I do have a cut-out issue at max throttle, but I'm 95% sure it's an issue of insufficient voltage going to the coil due to an undersize power lead. I almost never run it that hard, so I haven't gotten around to fixing it.
If you have an old cap, cut a hole in the top right inboard of the #1 plug tower. Take a white paint pen and run a line down the lenght of the rotor top strap. Then fire it up and stick your timing light over the hole. You'll be able to see exactly where the rotor fires in relation to the #1 Cylinder stud.
I was having apparent ignition problems on my OMC 5.0 Ford. I did this and found that the ignitor was not firing until it was 3/4 of the way toward the next cap cylinder stud. This was using a Pertronix II, on a Prestolite dizzy, that came rivited to a new 'point' plate and had no allowance for adjustment.

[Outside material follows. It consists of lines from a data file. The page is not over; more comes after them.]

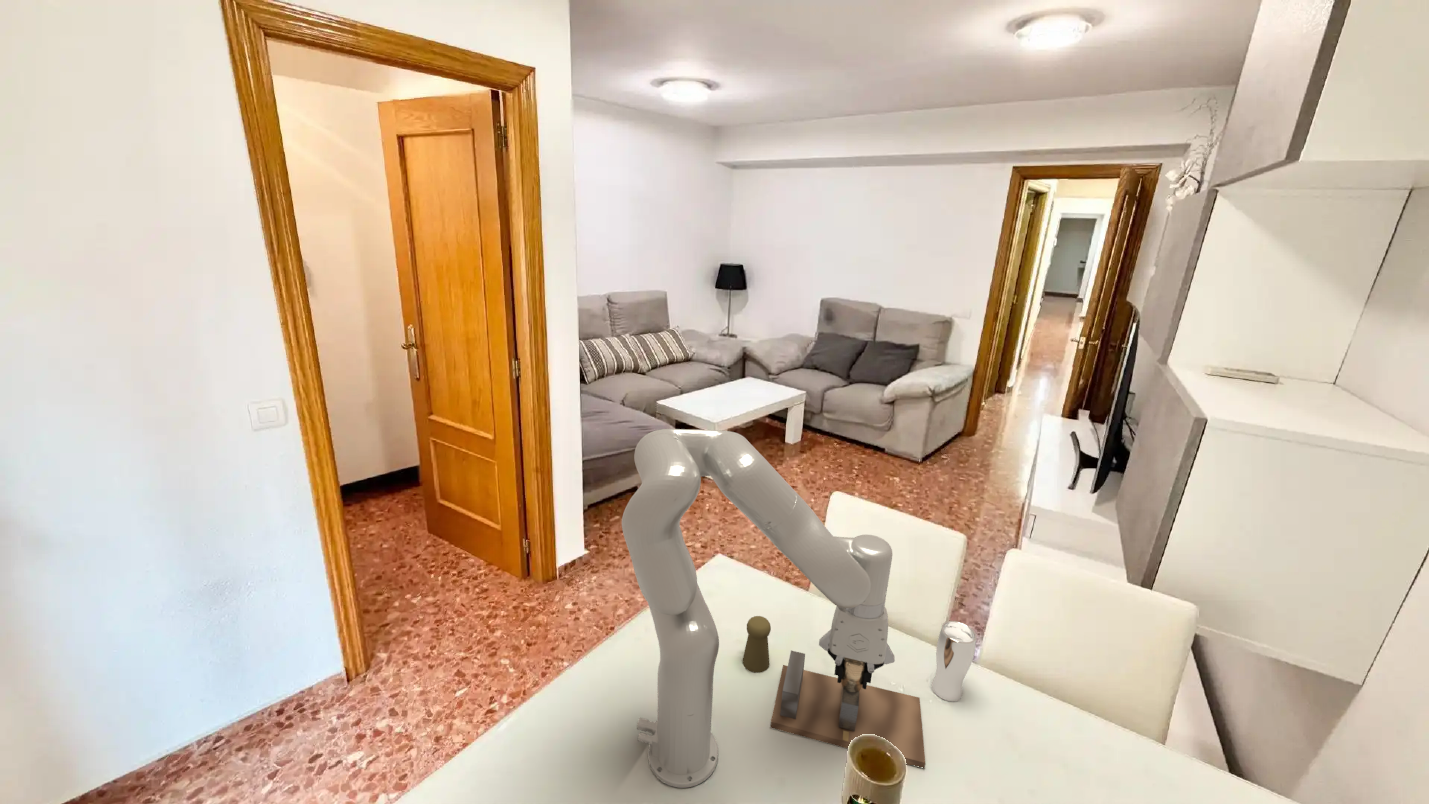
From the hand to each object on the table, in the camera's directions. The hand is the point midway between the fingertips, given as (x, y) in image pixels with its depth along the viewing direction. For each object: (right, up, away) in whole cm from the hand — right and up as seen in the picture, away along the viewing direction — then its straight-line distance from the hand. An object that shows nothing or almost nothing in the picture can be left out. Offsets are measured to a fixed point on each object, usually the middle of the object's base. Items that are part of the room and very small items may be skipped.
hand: (851, 679), depth 106 cm
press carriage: (0, -7, +2) cm, 7 cm away
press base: (0, -8, +3) cm, 9 cm away
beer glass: (+22, -7, +10) cm, 25 cm away
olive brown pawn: (-17, -4, +15) cm, 23 cm away
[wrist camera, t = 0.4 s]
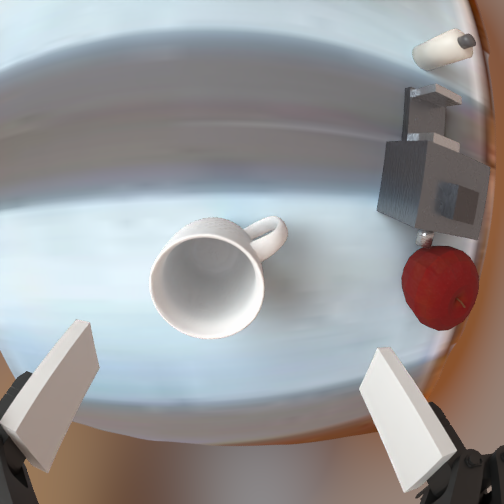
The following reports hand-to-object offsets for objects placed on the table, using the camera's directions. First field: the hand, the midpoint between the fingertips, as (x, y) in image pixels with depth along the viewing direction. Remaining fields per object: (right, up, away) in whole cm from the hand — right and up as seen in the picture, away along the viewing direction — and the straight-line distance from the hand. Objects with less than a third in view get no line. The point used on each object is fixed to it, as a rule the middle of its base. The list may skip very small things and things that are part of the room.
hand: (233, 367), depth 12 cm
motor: (+25, +18, +24) cm, 39 cm away
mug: (-3, +6, +27) cm, 28 cm away
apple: (+27, +2, +29) cm, 40 cm away
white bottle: (+27, +35, +18) cm, 48 cm away
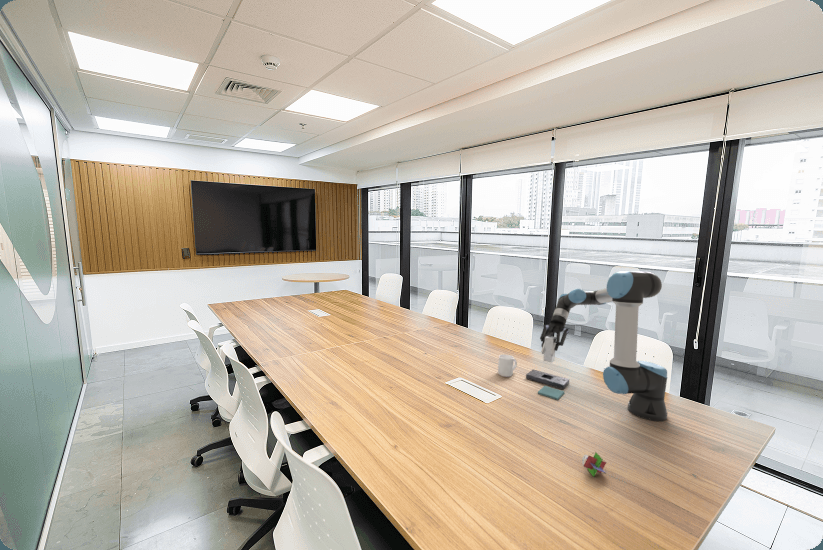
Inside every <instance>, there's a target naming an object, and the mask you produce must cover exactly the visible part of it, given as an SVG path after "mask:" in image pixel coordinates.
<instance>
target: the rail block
mask: <svg viewBox="0 0 823 550" xmlns="http://www.w3.org/2000/svg"><path fill="white" fill-rule="evenodd" d="M525 379H526V380H530V381H532V382H533V381H534V382H536V383H538V384H539V383H540V384H543V385H545V386H548V387H552V388H555V389H559V390H564V389H565V388H567V386H568V385H570V379H569V378H566V377H562V376H558V375H555V374H551V373H548V372H545V371H541V370H537V369H535V368H534V369H533V368H532V369H531V370H530V371H528V373H526V374H525Z"/></svg>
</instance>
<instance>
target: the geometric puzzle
mask: <svg viewBox="0 0 823 550" xmlns="http://www.w3.org/2000/svg"><path fill="white" fill-rule="evenodd" d="M593 454H594V455H589V454H584V455H583V457H582V459H581V461H582V462H581V463H582V467H583V468H584V469H586V470H587V471H588V473H589V474H590V475H591V476H593V478H595V477H596V474H597V473H598V474H597V476H600V474H602V473H603V474H606V470H605V467H606V465H607V461H605V460H604V459H603V457H601V456H600V455H599V453H597V452H596V451H595V452H593Z"/></svg>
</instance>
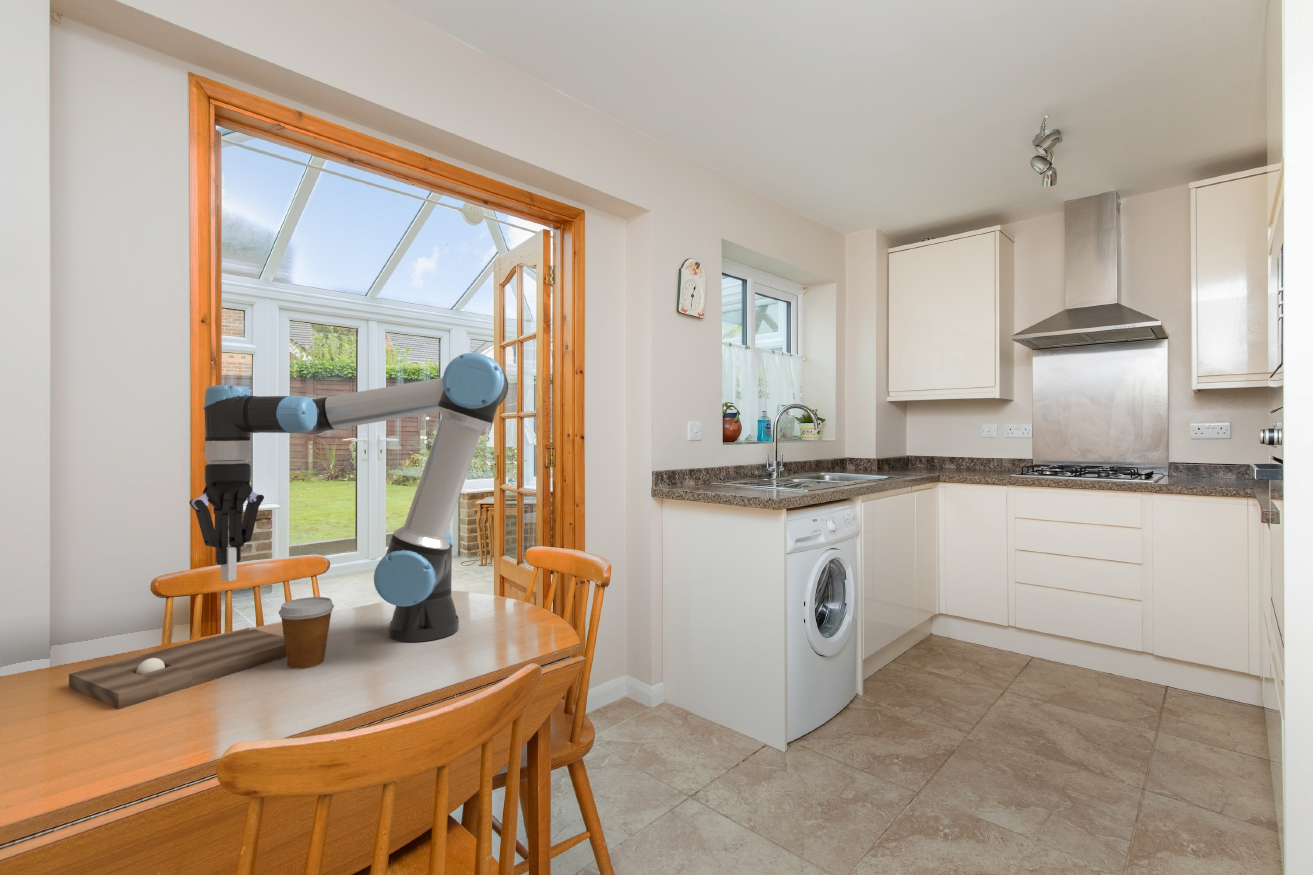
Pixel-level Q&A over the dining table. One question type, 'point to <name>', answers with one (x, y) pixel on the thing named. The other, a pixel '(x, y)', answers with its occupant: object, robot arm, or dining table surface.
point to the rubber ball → (150, 666)
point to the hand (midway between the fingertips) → (228, 579)
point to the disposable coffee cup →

Pertronix had absolutely no explanation for it so I had to elongate the mounting holes and rotate the plate to get the rotor to fire in front of the #1 cylinder lug. Then while I was at it, I knew from another Pertronix application on my Mustang, that there should be a .030 gap between the magnet ring and the ignitor. Mine was .090. So I had to pop the rivets and move the ignitor in toward the magnet ring.
To compound matters, and this was not the doing of Pertronix, it turned out that the rotor tip was running about .090 below the bottom edge of the cap cylinder lug. It was actually leaving a carbon arc on the sidewall of the cap. That is actually what drew my attention to this last issue. So I had to disassemble the distributor, and space up the distributor shaft to move the rotor tip up into the lug cutout area. Once I did that, I had no spark so I had to pop the rivets on the module again, make an aluminum spacer for the foot, apply some computer chip thermomastic and re-rivet the module so the sweet spot was once again in vertical alignment to the magnet ring.
The only reason I could come up with on the rotor height issue is that OEM caps are no longer available for that old prestolite. They are all aftermarket NAPA caps. I think that they were of incorrect dimensions compared to the OEM caps. You still do see those old (NOS) caps on ebay. I have tempted to get one and check that out because there is no other plausible explanation for it.